Despite producing more food than it can consume, humanity risks a menacing mix of "food crises" brought on by social inequalities, environmental degradation, climate change and wars, a UN report warned Friday. After decades of steady decline, the number of people who suffer from hunger worldwide has been slowly increasing since 2015, said the report by the UN's Food and Agriculture (FAO) Organization, the European Commission and France's CIRAD agricultural research centre.
Last year, more than 820 million people went hungry. A key obstacle is unequal access: while some people throw away food they buy too much of, others cannot afford or find the nutrition they need, said the report entitled "Food Systems at Risk." "The available food on the planet amounts to just under 3,000 kilocalories per person per day, while the nutritional needs of the population is estimated at about 2,200 kilocalories," said Sandrine Dury, an economist involved in the research.

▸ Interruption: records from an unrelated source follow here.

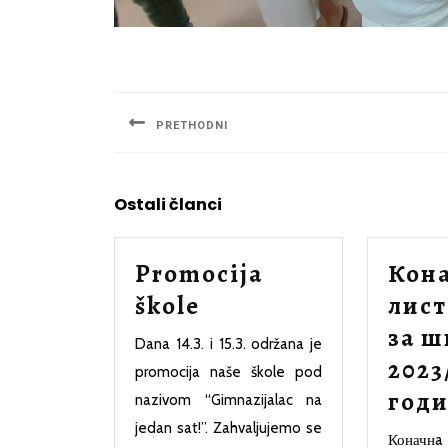
Navigacija
članaka
PRETHODNI
Previous
post:
Ostali članci
Promocija
Кона
Promocija
škole
лист
škole
за ш
Dana 14.3. i 15.3. održana je
2023
promocija naše škole pod
год
nazivom “Gimnazijalac na
jedan sat!”. Zahvaljujemo se
Коначнa 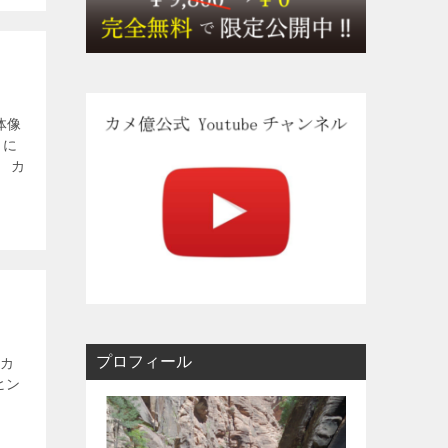
体像
うに
 カ
プロフィール
るカ
ヒン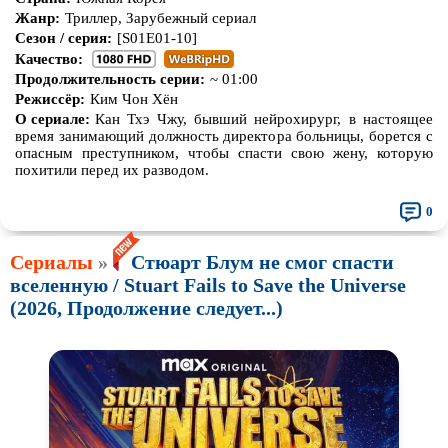
Жанр:
Триллер, Зарубежный сериал
Сезон / серия:
[S01E01-10]
Качество:
Продолжительность серии:
~ 01:00
Режиссёр:
Ким Чон Хён
О сериале:
Кан Тхэ Чжу, бывший нейрохирург, в настоящее
время занимающий должность директора больницы, борется с
опасным преступником, чтобы спасти свою жену, которую
похитили перед их разводом.
0
Сериалы
»
Стюарт Блум не смог спасти
вселенную / Stuart Fails to Save the Universe
(2026, Продолжение следует...)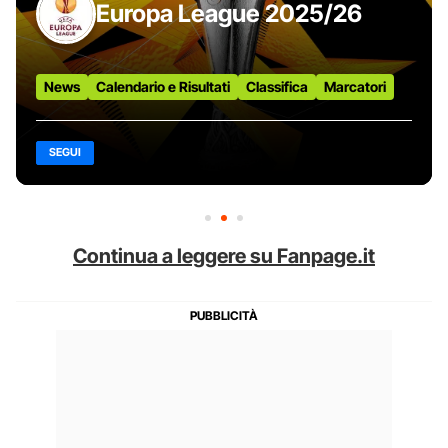
Europa League 2025/26
News
Calendario e Risultati
Classifica
Marcatori
SEGUI
Continua a leggere su Fanpage.it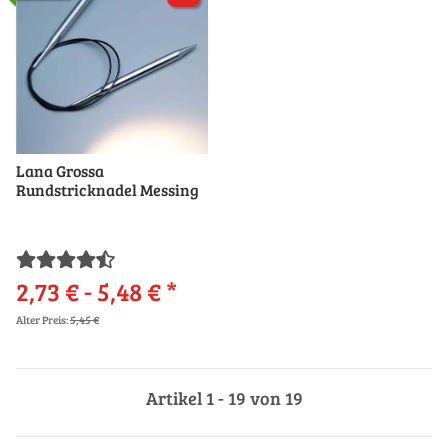
Lana Grossa
Rundstricknadel Messing
2,73 € -
5,48 €
*
Alter Preis:
5,45 €
Artikel 1 - 19 von 19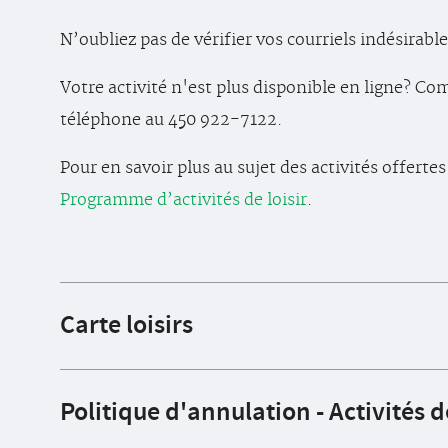
N’oubliez pas de vérifier vos courriels indésirable
Votre activité n'est plus disponible en ligne? Co
téléphone au 450 922-7122.
Pour en savoir plus au sujet des activités offertes 
Programme d’activités de loisir
.
Carte loisirs
Politique d'annulation - Activités de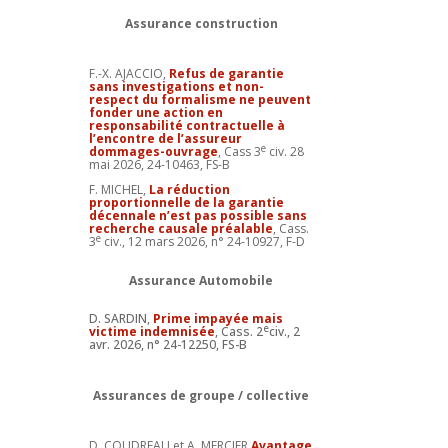
Assurance construction
F.-X. AJACCIO,
Refus de garantie
sans investigations et non-
respect du formalisme ne peuvent
fonder une action en
responsabilité contractuelle à
l’encontre de l’assureur
e
dommages-ouvrage
, Cass 3
civ. 28
mai 2026, 24-10463, FS-B
F. MICHEL,
La réduction
proportionnelle de la garantie
décennale n’est pas possible sans
recherche causale préalable
, Cass.
e
3
civ., 12 mars 2026, n° 24-10927, F-D
Assurance Automobile
D. SARDIN,
Prime impayée mais
e
victime indemnisée
, Cass. 2
civ., 2
avr. 2026, n° 24-12250, FS-B
Assurances de groupe / collective
D. COUDREAU et A. MERCIER
Avantage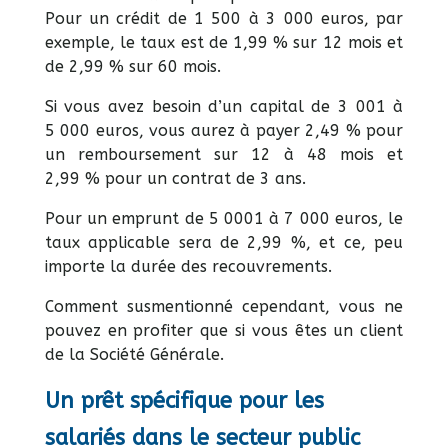
Pour un crédit de 1 500 à 3 000 euros, par
exemple, le taux est de 1,99 % sur 12 mois et
de 2,99 % sur 60 mois.
Si vous avez besoin d’un capital de 3 001 à
5 000 euros, vous aurez à payer 2,49 % pour
un remboursement sur 12 à 48 mois et
2,99 % pour un contrat de 3 ans.
Pour un emprunt de 5 0001 à 7 000 euros, le
taux applicable sera de 2,99 %, et ce, peu
importe la durée des recouvrements.
Comment susmentionné cependant, vous ne
pouvez en profiter que si vous êtes un client
de la Société Générale.
Un prêt spécifique pour les
salariés dans le secteur public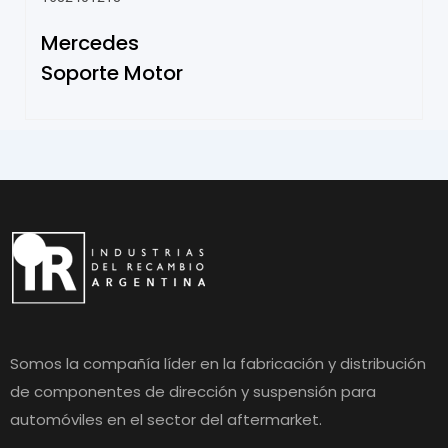
Mercedes
Soporte Motor
Somos la compañía líder en la fabricación y distribución
de componentes de dirección y suspensión para
automóviles en el sector del aftermarket.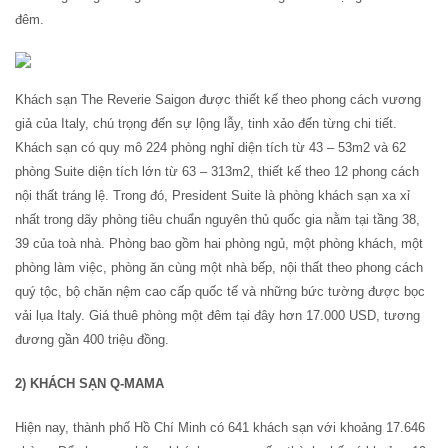
đêm.
Khách sạn The Reverie Saigon được thiết kế theo phong cách vương
giả của Italy, chú trọng đến sự lộng lẫy, tinh xảo đến từng chi tiết.
Khách sạn có quy mô 224 phòng nghỉ diện tích từ 43 – 53m2 và 62
phòng Suite diện tích lớn từ 63 – 313m2, thiết kế theo 12 phong cách
nội thất tráng lệ. Trong đó, President Suite là phòng khách sạn xa xỉ
nhất trong dãy phòng tiêu chuẩn nguyên thủ quốc gia nằm tại tầng 38,
39 của toà nhà. Phòng bao gồm hai phòng ngủ, một phòng khách, một
phòng làm việc, phòng ăn cùng một nhà bếp, nội thất theo phong cách
quý tộc, bộ chăn nệm cao cấp quốc tế và những bức tường được bọc
vải lụa Italy. Giá thuê phòng một đêm tại đây hơn 17.000 USD, tương
đương gần 400 triệu đồng.
2) KHÁCH SẠN Q-MAMA
Hiện nay, thành phố Hồ Chí Minh có 641 khách sạn với khoảng 17.646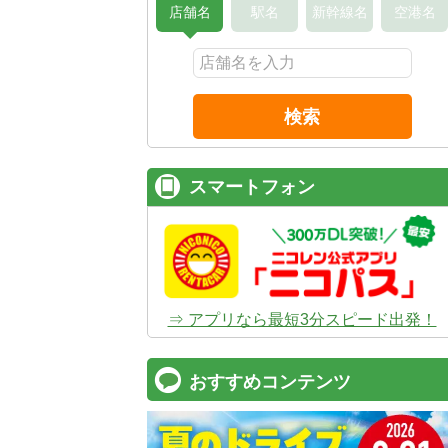
店舗名
駅名
新幹線名
空港名
検索
スマートフォン
⇒ アプリなら最短3分スピード出発！
おすすめコンテンツ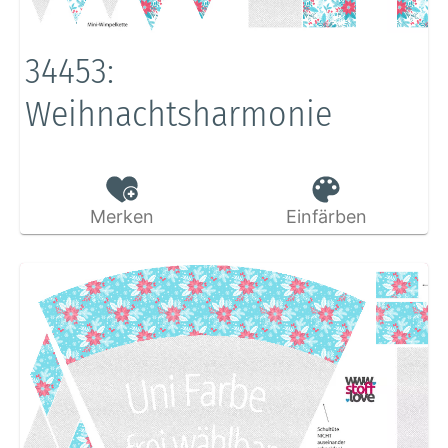
34453:
Weihnachtsharmonie
Merken
Einfärben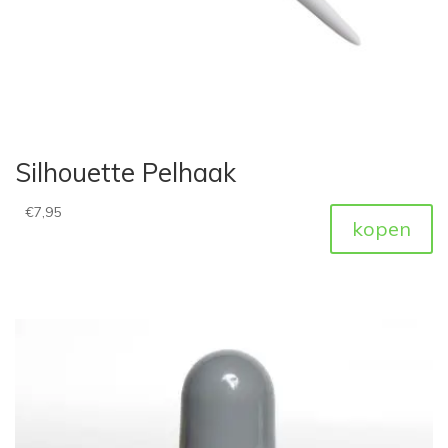
Silhouette Pelhaak
€
7,95
kopen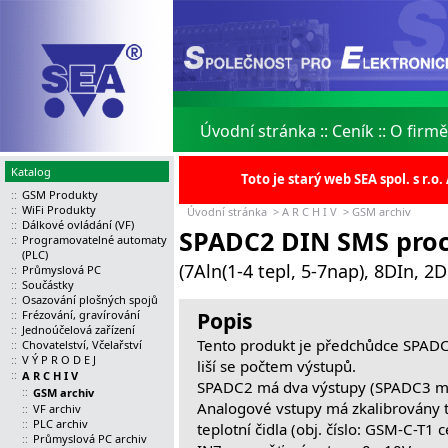
Úvodní stránka
::
Ceník
::
O firmě
Katalog
Toto je starý web SEA spol. s r.
::
GSM Produkty
::
WiFi Produkty
Úvodní stránka
>
A R C H I V
>
GSM archiv
::
Dálkové ovládání (VF)
SPADC2 DIN SMS pro
::
Programovatelné automaty
(PLC)
(7Aln(1-4 tepl, 5-7nap), 8DIn, 2
::
Průmyslová PC
::
Součástky
::
Osazování plošných spojů
Popis
::
Frézování, gravírování
::
Jednoúčelová zařízení
Tento produkt je předchůdce SPADC
::
Chovatelství, Včelařství
::
V Ý P R O D E J
liší se počtem výstupů.
::
A R C H I V
SPADC2 má dva výstupy (SPADC3 má
::
GSM archiv
Analogové vstupy má zkalibrovány ta
::
VF archiv
::
PLC archiv
teplotní čidla (obj. číslo: GSM-C-T1
::
Průmyslová PC archiv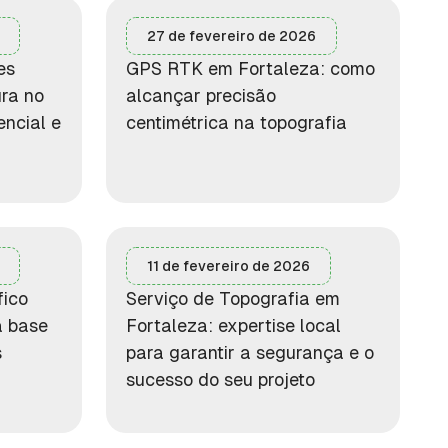
27 de fevereiro de 2026
es
GPS RTK em Fortaleza: como
ura no
alcançar precisão
encial e
centimétrica na topografia
11 de fevereiro de 2026
fico
Serviço de Topografia em
a base
Fortaleza: expertise local
s
para garantir a segurança e o
sucesso do seu projeto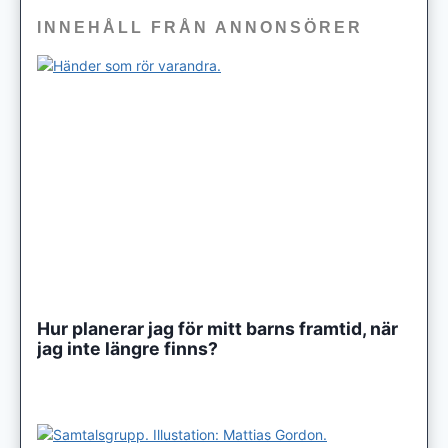
INNEHÅLL FRÅN ANNONSÖRER
Hur planerar jag för mitt barns framtid, när
jag inte längre finns?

There was also the question of quality, with too many people relying on calories from fat and sugar which are poor in vitamins and minerals. People increasingly "suffer from obesity and dietary deficiencies at the same time", Dury said. The report, presented to the FAO in Rome, warned that the problem of poor nutrition "will only get worse if current trends are not reversed."
The risks are many and multiplying. The global population will expand from 7.7 billion in 2019 to 8.5 billion in 2030, mostly in already hungry Africa and Asia, piling pressure on limited available resources.